TASK DETAILS ▸ Each line from the one that contains "right ankle: (1164, 1220, 7)" through the end of the entries should be repeated exactly, with nothing added.

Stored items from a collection
──────────────────────────────

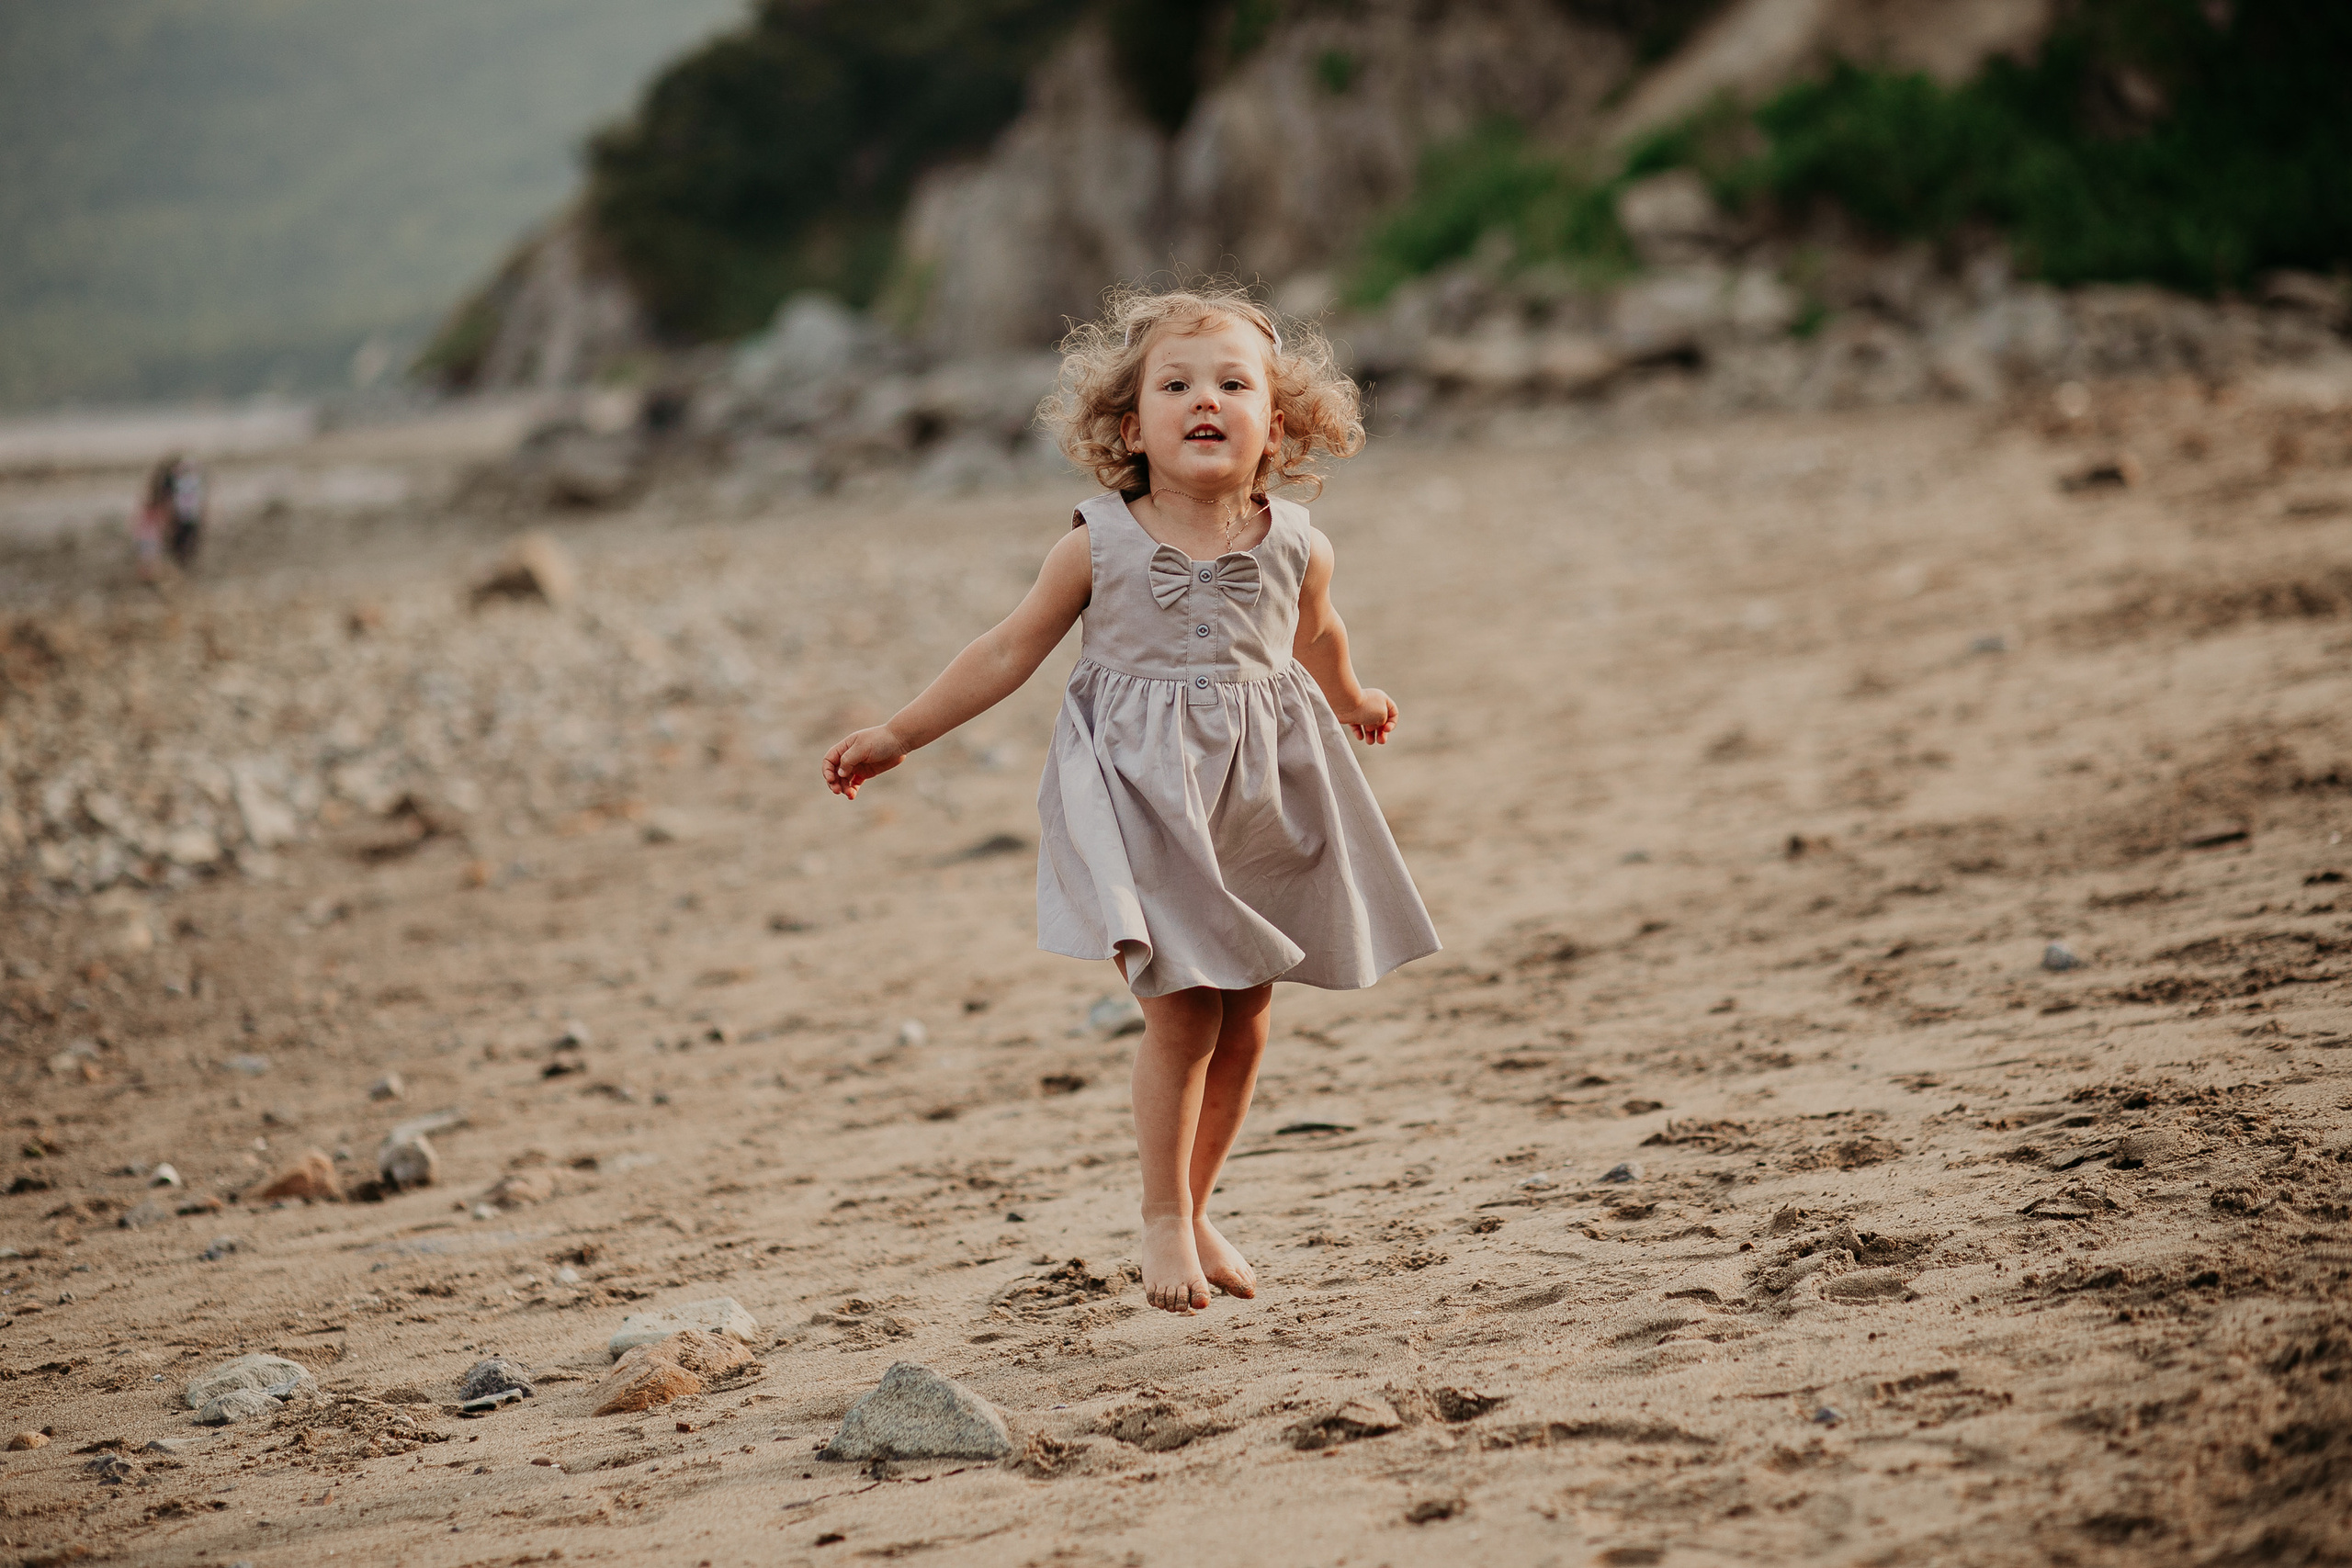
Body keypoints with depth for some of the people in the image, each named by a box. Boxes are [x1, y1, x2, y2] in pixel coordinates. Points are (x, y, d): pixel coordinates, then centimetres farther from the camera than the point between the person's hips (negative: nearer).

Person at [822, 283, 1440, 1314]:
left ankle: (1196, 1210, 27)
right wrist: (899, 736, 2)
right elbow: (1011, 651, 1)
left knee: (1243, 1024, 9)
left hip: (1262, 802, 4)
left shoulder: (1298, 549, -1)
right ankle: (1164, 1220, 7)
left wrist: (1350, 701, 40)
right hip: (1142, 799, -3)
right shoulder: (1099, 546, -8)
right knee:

──────────────────────────────

FINISHED TASK ▸
right ankle: (1164, 1220, 7)
left wrist: (1350, 701, 40)
right hip: (1142, 799, -3)
right shoulder: (1099, 546, -8)
right knee:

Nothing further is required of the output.